Try it:
Lines with "left" in them are to be located in the listing below and copied.

Excerpted records:
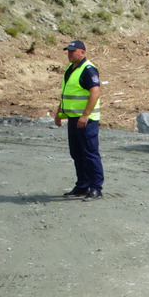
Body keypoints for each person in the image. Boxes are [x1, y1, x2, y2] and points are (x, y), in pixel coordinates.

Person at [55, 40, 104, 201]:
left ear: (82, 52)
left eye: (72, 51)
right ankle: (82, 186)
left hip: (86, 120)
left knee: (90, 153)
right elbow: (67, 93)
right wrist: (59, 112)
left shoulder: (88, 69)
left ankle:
* * *
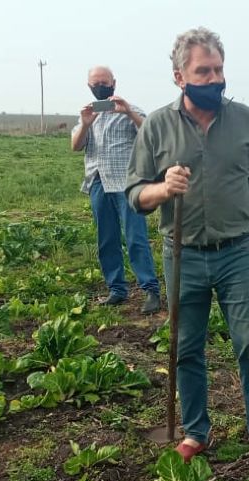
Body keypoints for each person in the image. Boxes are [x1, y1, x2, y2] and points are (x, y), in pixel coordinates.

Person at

Answer section:
left ear: (82, 52)
left eye: (72, 51)
left hip: (86, 120)
left knee: (90, 153)
left shoulder: (88, 69)
left ankle:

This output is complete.